# Néophyte...



## Misaki_NHK (10 Août 2011)

*Bonjour à vous... *
Voilà au risque de me faire taper sur les doigts je fais ce petit topic...

J'ai un *iMac Intel Duo Core* fin 2009, sous *OS X Lion* désormais...
Et j'aimerai me lancer dans la personnalisation de mon interface car je regarde le même écran depuis trop longtemps! >.<

Problème c'est que je ne m'y connais pas du tout... je sais juste changer un icone d'application...

Bien entendu... je ne suis pas demeuré... j'ai regarder les topic épinglé en tête de forum et j'ai jeter un oeil au tuto... Le problème? Le sujet du tuto date de 2008... La plupart des logiciels sont aujourd'hui obsolète avec les différentes MàJ de OS X...

Donc si quelqu'un aurait la sympathie de me transmettre soit un tuto à jour... Ou des logiciels opérationnels avec des explications ou autre. Ce serai vraiment sympa... Parce que voir vos interface dans le topic où vous les exposez bah ça donne vachement envie...


*Misaki_NHK
Welcome to the Hapiness*


----------



## Calderan (10 Août 2011)

Si tu expliquais ce que tu veux faire, ce serais plus simple. La customisation n'est pas une science exacte et il existe des tas de logiciels pour ça.
Candybar, geektools, superdocker, dateline, ... pour ne citer que ceux que j'emploie
La plupart sont compatible Lion mais sans savoir ce que tu cherches comme résultat c'est difficile de t'aiguiller.


----------



## Misaki_NHK (10 Août 2011)

Bah écoute... en fouillant et en regardant certaines interfaces j'aimerai bien avoir un rendu de ce genre... Apres je pourrai y apporter des touches personnelles si j'apprend a utilisé les logiciels...

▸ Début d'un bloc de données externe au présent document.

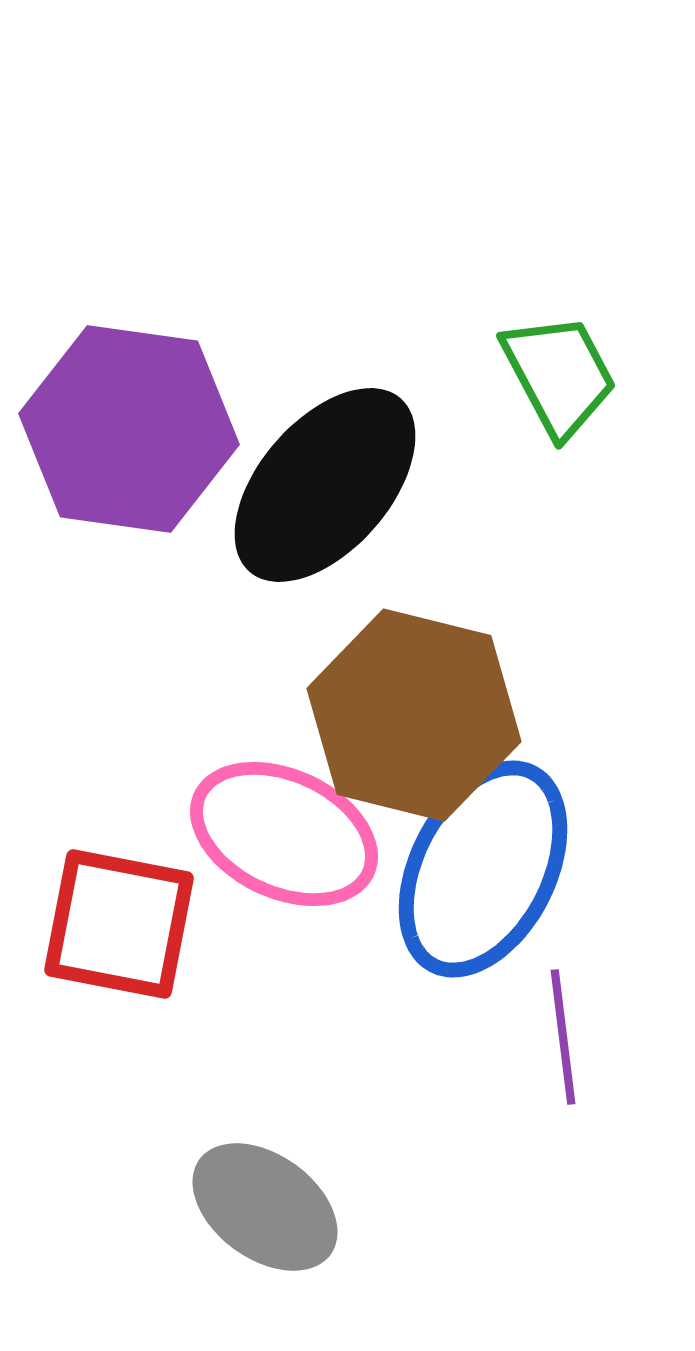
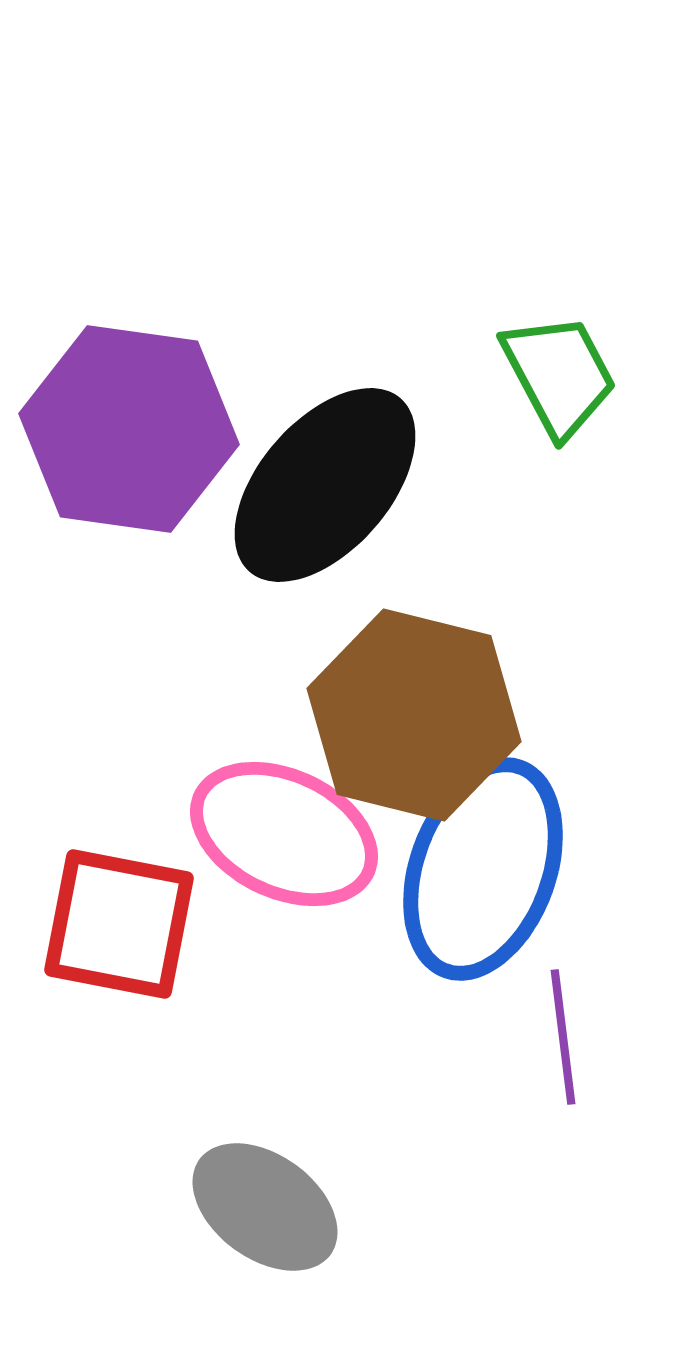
blue ellipse: rotated 7 degrees counterclockwise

http://imageshack.us/photo/my-images/14/deskaot11.jpg/


----------



## Calderan (10 Août 2011)

La barre de menu noire c'est Obsidian Menu Bar que tu trouveras sur http://www.maxthemes.com/
les icônes peuvent être modifiée avec Candybar (tu trouveras des tonnes d'icônes sur http://findicons.com/)
Pour le reste je pense qu'il vaut mieux que le créateur du desk passe répondre


----------



## Misaki_NHK (10 Août 2011)

Eh bien merci à toi je vais commencer par ça


----------



## Calderan (10 Août 2011)

Misaki_NHK a dit:


> Eh bien merci à toi je vais commencer par ça



De rien, et n'hésite pas à chercher ou à poser des questions si tu bloques sur un truc


----------



## Misaki_NHK (10 Août 2011)

J'ai un petit probleme j'ai installé Obsidian Bar mais  tout mes icones et mes textes reste noirs du coup rien n'apparait, et sur certaines applications la barre reprend sa couleurs précédente...


----------



## Larme (10 Août 2011)

Du coup, si t'es sous Lion, j'ai dû mal à croire que ton iMac soit Core Duo...
Core2Duo sûrement...


----------



## Misaki_NHK (10 Août 2011)

Oui petite faute c'est bien un Core 2 Duo


----------



## Calderan (10 Août 2011)

Misaki_NHK a dit:


> J'ai un petit probleme j'ai installé Obsidian Bar mais  tout mes icones et mes textes reste noirs du coup rien n'apparait, et sur certaines applications la barre reprend sa couleurs précédente...



Quand tu installes obsidian, il t'ouvre une fenêtre avec quelques points à respecter pour que ça fonctionne (genre désactiver la barre des menus translucides, ... ) 
Normalement si tu suis les instructions il n'y a que l'heure qui reste en noir mais il te donne des liens dans la fenêtre sus-citée pour remplacer l'horloge d'origine par une blanche.


----------



## Misaki_NHK (10 Août 2011)

Oui j'ai suivi les recommandations, j'ai installé aussi iStat... mais apparemment ça veut pas... je vais reboot la bestiole on va voir.


----------



## Calderan (10 Août 2011)

Ah ben oui ça ira mieux 
C'est vrai que j'ai pas pensé à le préciser et que c'est pas indiqué dans la doc


----------



## Misaki_NHK (10 Août 2011)

Ok c'est fait tout est nikel sauf... faut que je trouve comment passer la police de iStat en blanc... parce que c'est le seul truc qui déconne.


----------



## Calderan (10 Août 2011)

Misaki_NHK a dit:


> Ok c'est fait tout est nikel sauf... faut que je trouve comment passer la police de iStat en blanc... parce que c'est le seul truc qui déconne.



Pour istat je laisse la main, je ne l'utilise pas donc difficile de t'aider


----------



## Misaki_NHK (10 Août 2011)

Ok pour istat c'bon j'me prend pas la tête des écritaux les icônes suffiront...

Bon bah voilà le resultat pour l'instant... maintenant j'aimerai bien m'attaqué au dock...

http://img843.imageshack.us/img843/5941/capturedcran20110810162.png


----------



## Calderan (10 Août 2011)

Joli, juste le dock un peu trop chargé à mon gout mais chacun ses gouts 

joli pour un premier


----------



## Misaki_NHK (10 Août 2011)

Bon bah j'ai fini de bosser mon Dock... ça reste correct mais c'est encore améliorable x)

http://img153.imageshack.us/img153/7573/capturedcran20110810184.png


----------



## cooltofchris (10 Août 2011)

joli en 1 journée ,excellent comme début


----------



## Calderan (11 Août 2011)

Du beau boulot, n'hésite pas à nous rejoindre dans http://forums.macg.co/customisation/nos-desktop-sous-osx-180405.html

(je comprendrai que tu ne lises pas toute les pages  )


----------



## wath68 (11 Août 2011)

On s'éclate ici ? 

Hello Misaki_NHK, et bienvenue.
Je suis d'accord, bien joli pour un premier desktop.

Je peux aussi te conseiller, si tu as des questions, d'utiliser le fil http://forums.macg.co/customisation/custo-vous-recherchez-quelque-chose-cest-par-ici-263494.html, ceci afin d'éviter la création de posts pour chaque requêtes et de regrouper un peu le tout.


----------